The various mechanisms that may explain the association between brain-heart connection and nutrition, leading to abnormal heart rate variability (HRV) and blood pressure variability (BPV) resulting into increased morbidity and mortality due to cardiovascular diseases (CVD), are reviewed. Medline search til December, 2001 and articles published in various national and international journals were reviewed. Experts working in the field were also consulted. There is compelling evidence that saturated and total fat and sedentary behaviour can enhance sympathetic activity and increase the secretion of catecholamine and serotonin, whereas omega-3 fatty acid supplementation may enhance parasympathetic activity and increase the secretion of acetylecholine in the hippocampus. While increased sympathetic activity has adverse effects on HRV and BPV, increased parasympathetic activity has beneficial effects and can directly inhibit sympathetic tone.
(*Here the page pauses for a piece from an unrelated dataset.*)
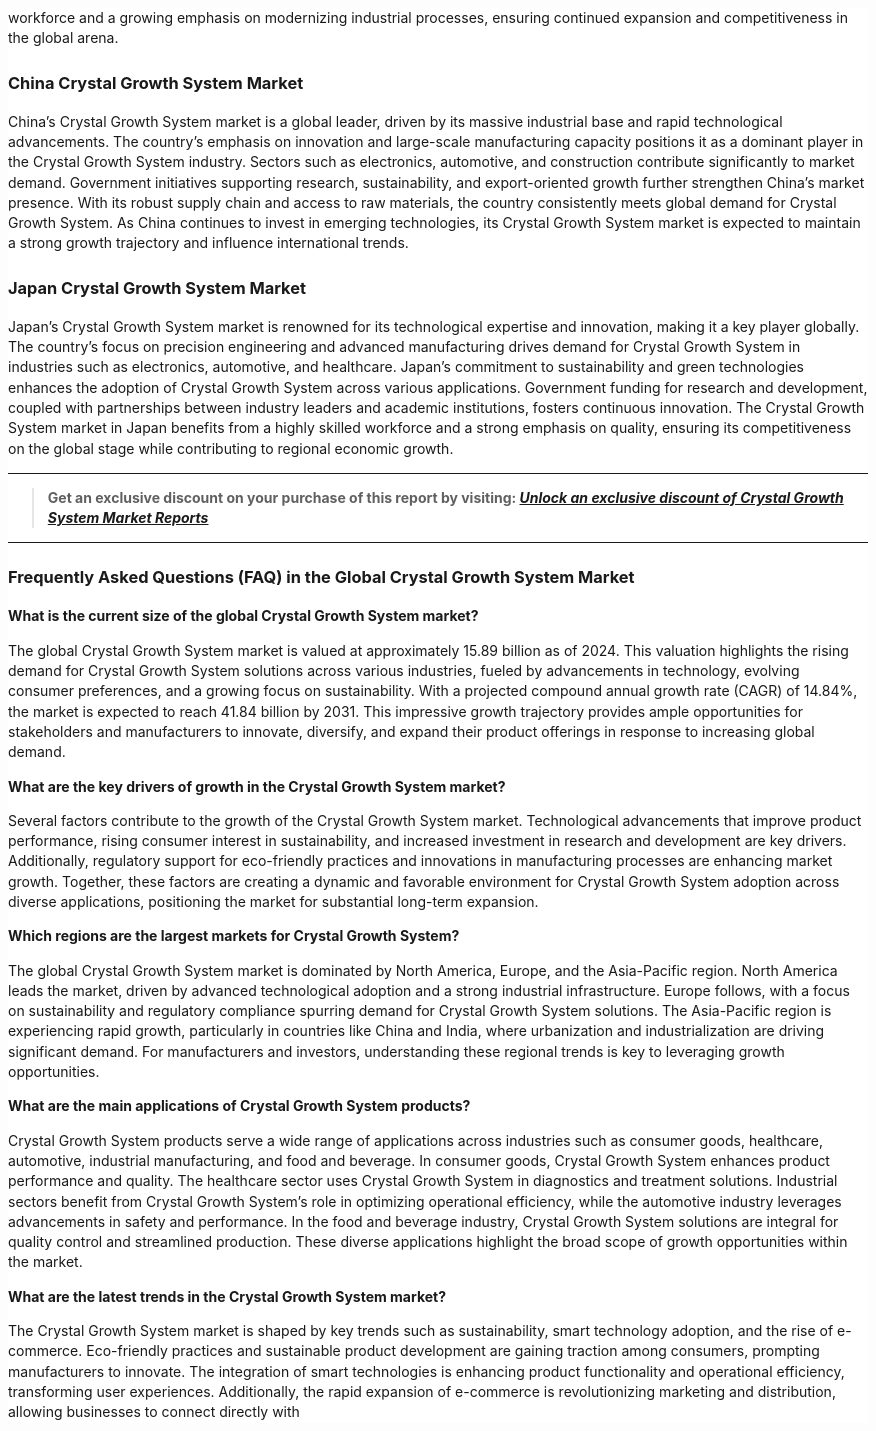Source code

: workforce and a growing emphasis on modernizing industrial processes, ensuring continued expansion and competitiveness in the global arena.</p><h3>China Crystal Growth System Market</h3><p>China&rsquo;s Crystal Growth System market is a global leader, driven by its massive industrial base and rapid technological advancements. The country&rsquo;s emphasis on innovation and large-scale manufacturing capacity positions it as a dominant player in the Crystal Growth System industry. Sectors such as electronics, automotive, and construction contribute significantly to market demand. Government initiatives supporting research, sustainability, and export-oriented growth further strengthen China&rsquo;s market presence. With its robust supply chain and access to raw materials, the country consistently meets global demand for Crystal Growth System. As China continues to invest in emerging technologies, its Crystal Growth System market is expected to maintain a strong growth trajectory and influence international trends.</p><h3>Japan Crystal Growth System Market</h3><p>Japan&rsquo;s Crystal Growth System market is renowned for its technological expertise and innovation, making it a key player globally. The country&rsquo;s focus on precision engineering and advanced manufacturing drives demand for Crystal Growth System in industries such as electronics, automotive, and healthcare. Japan&rsquo;s commitment to sustainability and green technologies enhances the adoption of Crystal Growth System across various applications. Government funding for research and development, coupled with partnerships between industry leaders and academic institutions, fosters continuous innovation. The Crystal Growth System market in Japan benefits from a highly skilled workforce and a strong emphasis on quality, ensuring its competitiveness on the global stage while contributing to regional economic growth.</p><hr /><blockquote><p><strong>Get an exclusive discount on your purchase of this report by visiting: <em><a href="://marketresearchpulse.com/ask-for-discount/58414?utm_source=Github&amp;utm_medium=029">Unlock an exclusive discount of Crystal Growth System Market Reports</a></em>&nbsp;</strong></p></blockquote><hr /><h3>Frequently Asked Questions (FAQ) in the Global Crystal Growth System Market</h3><p><strong>What is the current size of the global Crystal Growth System market?</strong></p><p>The global Crystal Growth System market is valued at approximately 15.89 billion as of 2024. This valuation highlights the rising demand for Crystal Growth System solutions across various industries, fueled by advancements in technology, evolving consumer preferences, and a growing focus on sustainability. With a projected compound annual growth rate (CAGR) of 14.84%, the market is expected to reach 41.84 billion by 2031. This impressive growth trajectory provides ample opportunities for stakeholders and manufacturers to innovate, diversify, and expand their product offerings in response to increasing global demand.</p><p><strong>What are the key drivers of growth in the Crystal Growth System market?</strong></p><p>Several factors contribute to the growth of the Crystal Growth System market. Technological advancements that improve product performance, rising consumer interest in sustainability, and increased investment in research and development are key drivers. Additionally, regulatory support for eco-friendly practices and innovations in manufacturing processes are enhancing market growth. Together, these factors are creating a dynamic and favorable environment for Crystal Growth System adoption across diverse applications, positioning the market for substantial long-term expansion.</p><p><strong>Which regions are the largest markets for Crystal Growth System?</strong></p><p>The global Crystal Growth System market is dominated by North America, Europe, and the Asia-Pacific region. North America leads the market, driven by advanced technological adoption and a strong industrial infrastructure. Europe follows, with a focus on sustainability and regulatory compliance spurring demand for Crystal Growth System solutions. The Asia-Pacific region is experiencing rapid growth, particularly in countries like China and India, where urbanization and industrialization are driving significant demand. For manufacturers and investors, understanding these regional trends is key to leveraging growth opportunities.</p><p><strong>What are the main applications of Crystal Growth System products?</strong></p><p>Crystal Growth System products serve a wide range of applications across industries such as consumer goods, healthcare, automotive, industrial manufacturing, and food and beverage. In consumer goods, Crystal Growth System enhances product performance and quality. The healthcare sector uses Crystal Growth System in diagnostics and treatment solutions. Industrial sectors benefit from Crystal Growth System&rsquo;s role in optimizing operational efficiency, while the automotive industry leverages advancements in safety and performance. In the food and beverage industry, Crystal Growth System solutions are integral for quality control and streamlined production. These diverse applications highlight the broad scope of growth opportunities within the market.</p><p><strong>What are the latest trends in the Crystal Growth System market?</strong></p><p>The Crystal Growth System market is shaped by key trends such as sustainability, smart technology adoption, and the rise of e-commerce. Eco-friendly practices and sustainable product development are gaining traction among consumers, prompting manufacturers to innovate. The integration of smart technologies is enhancing product functionality and operational efficiency, transforming user experiences. Additionally, the rapid expansion of e-commerce is revolutionizing marketing and distribution, allowing businesses to connect directly with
A large body of evidence is available demonstrating that abnormal HRV measured over a 24 hour period, or for 7 days, provides information on the risk of subsequent death in subjects with and without heart disease. There is a need to study 7-day record by Holter cardiac monitoring to further elucidate the role of HRV in the pathogenesis of CVD. Meditation, beta blockers, ACE inhibitors, n-3 fatty acids, trimetazidine and oestrogen may have a beneficial influence on HRV. However, no definite and specific therapy is currently available to improve the prognosis for patients with abnormal HRV and blood pressure variability (BPV). Low HRV has been most commonly associated with a risk of arrhythmias and arrhythmic death, unstable angina, myocardial infarction, progression of heart failure and atherosclerosis. There is a need to develop a consensus on the measure of HRV for clinical purposes and whether 7-day record is necessary and practical. New analysis methods based on nonlinear dynamics may be more useful in risk stratification. More precise insight into the patho-physiological link between HRV and nutrition may be applied to clinical practice and used to direct therapy for prevention of disease risk.